Hughie O’Donoghue RA contemplates art of the First World War

Acts of remembrance

Published 15 July 2014

As an exhibition honouring the British art of the First World War opens at the Imperial War Museum a century after its outbreak, the painter discusses the impact of these works.

  • From the Summer 2014 issue of RA Magazine, issued quarterly to Friends of the RA.

    Tread carefully as you go amid the dark trees and fallen branches with their faint scent of rusting metal. Nailed to a tree in Trônes Wood, inside a plastic bag, a fading photograph marked with handwriting tells you that it was here that Joseph Partridge from Portsmouth, born on 24 July 1891, became lost. He was killed in the battle for this part of the Somme and nothing remained of him.

    This is a personal monument, a memorial and an act of remembrance, and it stopped me in my tracks as I walked in the wood and peered into the boy’s fading face. Like all successful monuments and works of art, it is unexpected but it connects – it speaks of love and loss.

    This connection is explored in Truth and Memory, the largest exhibition of British art of the First World War ever assembled, which reopens London’s Imperial War Museum in July. Included in the show is Paul Nash’s painting We are Making a New World (1918). In it we are confronted with an image of the wasteland that was the Western Front, the demonic world, a shell-holed wilderness of fractured tree stumps where the sun’s rays struggle to break through opaque brown clouds or perhaps an oncoming wall of mustard gas.

  • Paul Nash, We are Making a New World

    Paul Nash, We are Making a New World, 1918.

    © IWM Art 1146.

  • The title of Nash’s painting is ironic. But it is a literary irony, and one of the real legacies of the war for the visual arts was the development of visual irony, as exemplified by Marcel Duchamp’s Fountain, his ‘readymade’ men’s urinal. Its date is 1917, when the war was possibly at its lowest ebb.

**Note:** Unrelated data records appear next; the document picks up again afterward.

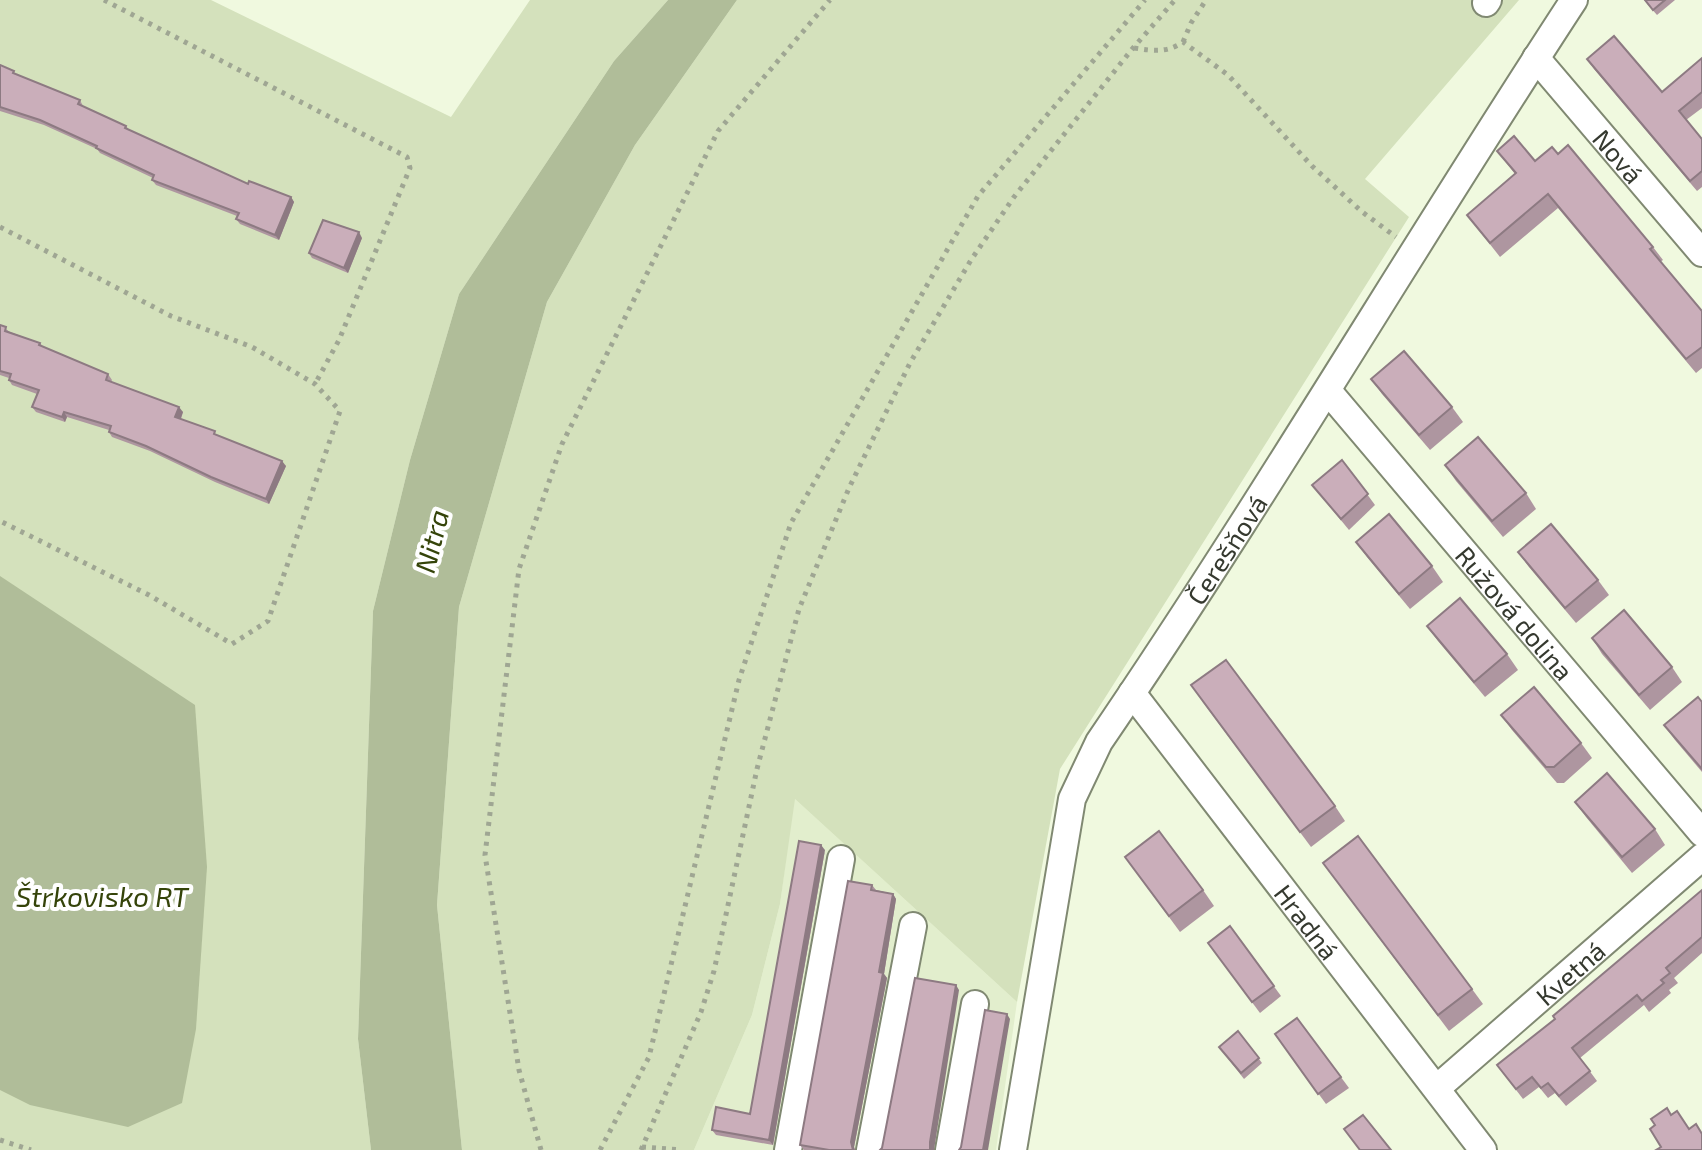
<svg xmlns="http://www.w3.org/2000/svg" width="1702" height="1150" font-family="'Exo 2',sans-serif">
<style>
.built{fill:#e2eecd}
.green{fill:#d4e1bc}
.water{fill:#b0bd99}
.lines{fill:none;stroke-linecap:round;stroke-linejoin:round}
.minor-casing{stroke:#808972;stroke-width:30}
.path{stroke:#9fa693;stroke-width:5;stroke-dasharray:4 6;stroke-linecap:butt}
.minor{stroke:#fff;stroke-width:26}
.wall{fill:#ae96a0}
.shaded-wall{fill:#8d7a82}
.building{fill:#caaeba;stroke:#8d7a82;stroke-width:2}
.labels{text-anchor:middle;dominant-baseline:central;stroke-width:8;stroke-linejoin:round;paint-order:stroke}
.street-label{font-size:26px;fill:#35392f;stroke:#fff}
.water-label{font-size:28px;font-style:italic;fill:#35440a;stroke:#fff}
</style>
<rect width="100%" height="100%" fill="#f0f9df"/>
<path class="built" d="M794,798l223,204 -21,148h-302l58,-135 28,-111z"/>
<g class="green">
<path d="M0,0h211l240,117 79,-117h138l-54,61 -155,233 -49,166 -37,151 -15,428 13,111h-371z"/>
<path d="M737,0h782l-154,179 44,38 -349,552 -43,233 -222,-203 -15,105 -28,111 -58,135h-232l-25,-245 22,-298 88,-305 88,-157z"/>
</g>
<g class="water">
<path d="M668,0h69l-102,145 -88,157 -88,305 -22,298 25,245h-91l-13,-111 15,-428 37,-151 49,-166 155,-233z"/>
<path d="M0,576l195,129 12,162 -11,162 -14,74 -54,24 -98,-22 -30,-15z"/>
</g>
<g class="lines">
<g class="minor-casing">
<g id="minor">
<path d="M1486,3l2,-3"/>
<path id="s1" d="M1536,58l166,195"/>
<path id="s2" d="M1328,391l374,442"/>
<path id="s3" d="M1132,693l351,457"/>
<path id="s4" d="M1437,1088l265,-231"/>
<path d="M788,1150l53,-291"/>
<path d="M870,1150l43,-224"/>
<path d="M949,1150l26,-146"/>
<path id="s5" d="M1013,1150l59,-351 27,-57c165,-242 314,-496 475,-742"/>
</g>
</g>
<g class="path">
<path d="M104,0l303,157 3,11 -71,172 -24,44"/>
<path d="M1183,42l8,-19 15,-23"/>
<path d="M1134,48c20,3 33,5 49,-6l45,33 84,91 49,45 35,26"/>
<path d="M0,227l171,89 81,31 63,37 25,27 -72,210 -36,23 -83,-49 -149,-74"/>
<path d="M0,1140l31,10"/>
<path d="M642,1147l39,3"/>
<path d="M541,1150l-22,-80 -34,-215 34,-286 43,-125 156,-313 112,-131"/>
<path d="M600,1150l49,-93 90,-377 52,-157 187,-327 167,-196"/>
<path d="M641,1150l60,-138 13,-41 43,-202 42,-160 50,-121 61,-125 61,-103 43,-63 119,-149 42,-48"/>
</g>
<use href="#minor" class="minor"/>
</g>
<g class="wall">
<path d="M1644,0h31l-18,15z"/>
<path d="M1702,58v50l-16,12 16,19v48l-5,4 -103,-122 -7,-10 75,33z"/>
<path d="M0,65l17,10 63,25 3,6 43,20 3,4 119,54 43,13 3,5 -15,38 -39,-16 -4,-5 1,-3 -81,-31 -4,-5 1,-2 -53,-25 -3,-4 -53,-24 -44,-14z"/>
<path d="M1497,151l38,10 118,86 10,13 -3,2 42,49v57l-6,5 -138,-165 -58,49 -33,-42 48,-41z"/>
<path d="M362,238l-14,35 -36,-15 -3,-5z"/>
<path d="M0,325l10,7 30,11 3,4 65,27 4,6 -1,2 72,30 -2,7 105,47 -17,38 -54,-22 -65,-31 -38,-14 -3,-5v-2l-42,-13 -2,5 -29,-10 -4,-5 5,-13 -25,-9 -3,-5v-2l-9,-3z"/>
<path d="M1371,379l81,28 11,15 -33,28 -48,-56z"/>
<path d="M1342,460l33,45 -26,25 -37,-45z"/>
<path d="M1445,465l81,28 10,16 -33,28 -47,-56z"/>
<path d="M1356,542l76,24 11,16 -33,27 -43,-52z"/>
<path d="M1518,552l80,28 11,15 -33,28 -47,-56z"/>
<path d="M1427,626l80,28 11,16 -33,27 -47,-56z"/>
<path d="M1592,638l80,29 10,15 -32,28 -48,-56z"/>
<path d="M1202,701l133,105 10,15 -34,26z"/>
<path d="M1702,702v70l-27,-32 -11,-15z"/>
<path d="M1501,715l80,28 11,15 -28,25h-7l-45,-53z"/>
<path d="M1575,802l80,27 10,16 -33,28 -46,-56z"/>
<path d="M825,850l-52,295 -57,-10 -4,-5 38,-16z"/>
<path d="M1125,857l78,33 11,16 -34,26z"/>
<path d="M1334,878l138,111 11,15 -34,27z"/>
<path d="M872,885l4,5 17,4 3,5 -12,75 3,4 -33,169 1,3h-51l-4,-5z"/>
<path d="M1702,890v63l-28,25 4,5 -9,7 2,3 -22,19 -5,-7 -64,53 17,23 -31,25 -11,-13 -7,5 -9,-11 -16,12 -26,-34 58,-46z"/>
<path d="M1230,926l51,70 -21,17 -52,-70z"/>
<path d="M1297,1018l52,70 -23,16 -51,-70z"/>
<path d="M1238,1031l24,32 -18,16 -21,-27z"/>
</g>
<g class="shaded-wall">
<path d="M291,197l3,5 -15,38 -4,-5z"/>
<path d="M359,232l3,6 -14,35 -4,-5z"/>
<path d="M179,407l4,5 -4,11 -4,-6z"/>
<path d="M64,412l3,5 -2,5 -3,-5z"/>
<path d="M282,461l4,5 -17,38 -3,-5z"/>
<path d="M821,845l4,5 -52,295 -4,-5z"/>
<path d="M893,894l3,5 -12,75 3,4 -33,169 1,3h-2l-2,-8z"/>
<path d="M956,985l3,5 -25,160h-4v-8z"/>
<path d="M1007,1014l3,5 -22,131h-5z"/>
</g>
<g class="building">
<path d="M1645,0h20l-12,10z"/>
<path d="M1614,36l48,56 40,-34v34l-23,19 23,28v32l-12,10 -103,-122z"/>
<path d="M0,65l14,6 -1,2 67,27 -2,4 48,22 -1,2 123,56 1,-3 42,16 -16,38 -39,-16 3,-6 -87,-33 2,-5 -58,-27 1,-2 -57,-26 -40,-13z"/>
<path d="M1514,136l21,25 17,-14 6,7 10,-9 85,102 -3,2 52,62v36l-16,12 -138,-165 -58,49 -23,-28 49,-42 -19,-22z"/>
<path d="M323,220l36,12 -15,36 -35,-15z"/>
<path d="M0,325l6,2 -1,4 35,12 -1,2 69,29 -2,6 73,27 -4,10 40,14 -1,3 68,27 -16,38 -55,-22 -65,-31 -37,-14 2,-6 -47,-14 -2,5 -30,-10 7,-17 -30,-10 2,-6 -11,-3z"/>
<path d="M1404,351l48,56 -33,28 -48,-56z"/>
<path d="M1478,437l48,56 -34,28 -47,-56z"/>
<path d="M1342,460l26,34 -27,25 -29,-34z"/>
<path d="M1389,514l43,52 -33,28 -43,-52z"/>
<path d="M1551,524l47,56 -33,28 -47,-56z"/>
<path d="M1460,598l47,56 -33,28 -47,-56z"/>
<path d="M1624,610l48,57 -33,28 -47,-57z"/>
<path d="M1226,660l109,146 -35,26 -109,-147z"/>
<path d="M1534,687l47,56 -27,24h-8l-45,-52z"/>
<path d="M1698,697l4,5v67l-38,-44z"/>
<path d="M1607,773l48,56 -33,28 -47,-55z"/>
<path d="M1159,831l44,59 -34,26 -44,-59z"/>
<path d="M1358,836l114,153 -34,26 -115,-152z"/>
<path d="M799,841l22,4 -52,295 -57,-10 4,-23 34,7z"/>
<path d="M848,881l24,4 -1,5 22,4 -14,78 4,1 -32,169 2,8h-24l-29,-5z"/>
<path d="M1702,890v47l-36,31 4,5 -9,7 3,3 -22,18 -5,-6 -65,53 18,23 -31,25 -11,-13 -7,5 -9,-11 -16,12 -19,-24 58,-46 -2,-3z"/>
<path d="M1230,926l44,60 -22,16 -44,-59z"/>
<path d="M915,978l41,7 -26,157v8h-50l2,-2z"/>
<path d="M985,1010l22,4 -24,136h-24l2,-3z"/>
<path d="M1297,1018l44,59 -23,17 -43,-60z"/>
<path d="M1238,1031l21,27 -18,15 -22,-26z"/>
<path d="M1667,1108l4,7 6,-4 12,18 7,-5 6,10v16h-46l5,-3 -11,-18 5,-4 -4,-6z"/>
<path d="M1363,1115l28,35h-31l-16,-21z"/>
</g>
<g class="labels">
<g class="street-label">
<text stroke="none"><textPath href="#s1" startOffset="128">Nová</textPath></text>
<text stroke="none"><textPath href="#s5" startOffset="650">Čerešňová</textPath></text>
<text stroke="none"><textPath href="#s2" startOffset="290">Ružová dolina</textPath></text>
<text stroke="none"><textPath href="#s3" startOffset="288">Hradná</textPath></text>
<text stroke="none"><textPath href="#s4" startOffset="176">Kvetná</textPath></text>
</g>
<g class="water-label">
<text transform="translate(431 541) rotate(-76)">Nitra</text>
<text x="102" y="896">Štrkovisko RT</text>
</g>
</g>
</svg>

As men drowned in mud on the Ypres Salient established norms of civilisation had disappeared. There was widespread disillusionment, certainties had gone and the world had become absurd, so Duchamp made an art of the absurd. Western civilisation was in the toilet. But that was then, and the old irony of the war has since been transformed into the old irony of the now. Irony has permeated contemporary art practice to such an extent that it has become orthodox.

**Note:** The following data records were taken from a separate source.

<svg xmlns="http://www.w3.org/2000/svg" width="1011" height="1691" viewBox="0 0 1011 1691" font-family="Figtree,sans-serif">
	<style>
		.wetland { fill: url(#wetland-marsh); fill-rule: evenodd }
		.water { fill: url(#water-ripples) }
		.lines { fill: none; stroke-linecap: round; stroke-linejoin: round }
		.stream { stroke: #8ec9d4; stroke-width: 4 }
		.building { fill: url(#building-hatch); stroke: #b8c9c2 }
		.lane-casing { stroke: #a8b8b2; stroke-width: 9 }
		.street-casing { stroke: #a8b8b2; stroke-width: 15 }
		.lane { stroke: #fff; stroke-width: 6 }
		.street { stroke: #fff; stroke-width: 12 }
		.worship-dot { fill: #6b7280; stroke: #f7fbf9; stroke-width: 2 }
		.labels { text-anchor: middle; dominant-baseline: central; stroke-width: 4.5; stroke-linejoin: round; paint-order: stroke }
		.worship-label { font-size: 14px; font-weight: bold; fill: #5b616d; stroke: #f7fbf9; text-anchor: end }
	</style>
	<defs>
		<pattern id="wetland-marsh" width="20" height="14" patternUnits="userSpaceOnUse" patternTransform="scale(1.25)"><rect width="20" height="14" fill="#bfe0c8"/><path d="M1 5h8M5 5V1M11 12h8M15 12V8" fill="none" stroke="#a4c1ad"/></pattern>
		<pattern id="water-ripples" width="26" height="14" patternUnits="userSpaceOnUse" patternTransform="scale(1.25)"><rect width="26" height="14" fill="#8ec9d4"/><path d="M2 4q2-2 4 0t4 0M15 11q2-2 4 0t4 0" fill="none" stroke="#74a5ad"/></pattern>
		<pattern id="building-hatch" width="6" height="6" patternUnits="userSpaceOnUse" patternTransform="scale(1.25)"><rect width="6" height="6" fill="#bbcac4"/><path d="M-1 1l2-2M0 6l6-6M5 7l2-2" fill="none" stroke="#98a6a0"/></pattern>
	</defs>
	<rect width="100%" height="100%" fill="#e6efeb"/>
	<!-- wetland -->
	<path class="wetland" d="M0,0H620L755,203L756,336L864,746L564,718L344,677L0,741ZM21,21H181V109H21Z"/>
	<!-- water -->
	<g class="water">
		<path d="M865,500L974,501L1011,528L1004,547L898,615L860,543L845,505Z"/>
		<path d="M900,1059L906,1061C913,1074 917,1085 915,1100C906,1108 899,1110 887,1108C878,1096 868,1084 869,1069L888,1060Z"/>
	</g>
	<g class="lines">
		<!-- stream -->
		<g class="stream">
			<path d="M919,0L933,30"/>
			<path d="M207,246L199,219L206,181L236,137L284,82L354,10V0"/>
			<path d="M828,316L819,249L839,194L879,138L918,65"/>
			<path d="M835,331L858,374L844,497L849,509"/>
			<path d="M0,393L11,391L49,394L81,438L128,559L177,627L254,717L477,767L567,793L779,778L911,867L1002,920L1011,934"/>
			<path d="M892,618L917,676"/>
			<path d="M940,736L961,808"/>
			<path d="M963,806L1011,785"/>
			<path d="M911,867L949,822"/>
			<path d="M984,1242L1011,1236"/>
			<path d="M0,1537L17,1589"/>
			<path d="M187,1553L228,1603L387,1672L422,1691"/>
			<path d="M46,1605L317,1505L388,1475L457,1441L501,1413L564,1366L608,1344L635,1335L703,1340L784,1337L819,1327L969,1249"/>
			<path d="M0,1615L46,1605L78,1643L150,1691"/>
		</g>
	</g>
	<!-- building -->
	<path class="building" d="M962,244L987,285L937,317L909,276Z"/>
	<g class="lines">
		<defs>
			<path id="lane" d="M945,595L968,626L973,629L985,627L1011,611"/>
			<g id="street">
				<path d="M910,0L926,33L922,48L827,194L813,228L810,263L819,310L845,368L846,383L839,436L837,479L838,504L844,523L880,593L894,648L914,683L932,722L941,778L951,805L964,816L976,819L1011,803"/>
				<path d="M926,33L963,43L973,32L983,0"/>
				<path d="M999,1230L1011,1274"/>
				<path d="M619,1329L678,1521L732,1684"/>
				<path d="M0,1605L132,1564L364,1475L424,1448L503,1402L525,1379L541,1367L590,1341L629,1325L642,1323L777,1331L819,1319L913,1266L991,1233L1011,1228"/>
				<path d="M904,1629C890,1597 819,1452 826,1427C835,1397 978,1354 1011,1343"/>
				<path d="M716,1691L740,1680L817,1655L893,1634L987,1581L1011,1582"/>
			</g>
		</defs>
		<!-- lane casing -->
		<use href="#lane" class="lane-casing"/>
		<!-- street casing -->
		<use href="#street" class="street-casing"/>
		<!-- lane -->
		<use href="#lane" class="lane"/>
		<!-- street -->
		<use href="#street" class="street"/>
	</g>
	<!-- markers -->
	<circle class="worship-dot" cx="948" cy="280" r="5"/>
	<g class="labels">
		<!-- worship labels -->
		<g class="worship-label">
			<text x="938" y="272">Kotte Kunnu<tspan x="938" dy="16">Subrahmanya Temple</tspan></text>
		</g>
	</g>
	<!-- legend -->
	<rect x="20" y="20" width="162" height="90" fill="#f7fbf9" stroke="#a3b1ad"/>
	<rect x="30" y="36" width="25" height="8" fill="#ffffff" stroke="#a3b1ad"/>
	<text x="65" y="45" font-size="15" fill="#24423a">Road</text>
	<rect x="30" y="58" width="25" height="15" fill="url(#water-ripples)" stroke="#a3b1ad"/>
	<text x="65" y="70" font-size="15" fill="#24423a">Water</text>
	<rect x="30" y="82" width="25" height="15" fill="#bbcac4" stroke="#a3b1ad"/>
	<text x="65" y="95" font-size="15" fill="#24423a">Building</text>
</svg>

    I find the irony in Nash’s title irritating. I feel it is telling me what I should think when I look at the painting, in a way that is not so different from the way picture captions in the war publications of the time led you by the hand – On the alert for the furtive foe comes to mind. In contrast John Nash’s Oppy Wood, 1917, Evening is just that. You are left to look and do the thinking yourself.

    Since autumn 2013 I have been working on a group of new paintings, ‘Seven Halts on the Somme’. These works share a geographical location with some of the paintings in ‘Truth and Memory’, but they are separated by the best part of 100 years and thus approach the subject from a different perspective. Our memory of the First World War is now cultural as opposed to personal, so my paintings are about remembering, putting flesh back on the bones of something, a creative act as opposed to simple recall. Remembering and painting are close companions; both seek equivalents for something profound, a calling to mind of something not to be forgotten.

  • Hughie O’Donoghue RA, Trônes Wood

    Hughie O’Donoghue RA, Trônes Wood, 2014.

    From the series ‘Seven Halts on the Somme’.

    © The artist. Photo: Francis Ware.

  • My paintings develop slowly; they grow in counterpoint to a meditation on their subject matter. As possibilities are explored and excluded, the painting gains in density, layers overlapping in a process of trial and correction. Sometimes dramatic changes occur but there is never a return to the blank canvas where one began. The memory of the painting’s gestation is there to be seen in its surface patination, a record of the struggle for, and the excavation of, its subject.

    The series title ‘Seven Halts on the Somme’ refers to seven places where the army was stopped, people were stopped and I have stopped and paused for thought. The trees at Trônes Wood have now regrown and though their foliage is dense, sunlight can still penetrate the tree canopy and illuminate the ground. Something happened here that demands of us that we remember.

    Truth and Memory: British Art of the First World War is at the Imperial War Museum from 19 July - 8 March 2015.
    Hughie O’Donoghue has two exhibitions: Seven Halts on the Somme Verey Gallery at Eton College, Windsor, by appointment only, until 6 Dec and The Measure of All Things at Chapter House, Westminster Abbey from 15 July – 30 November 2014.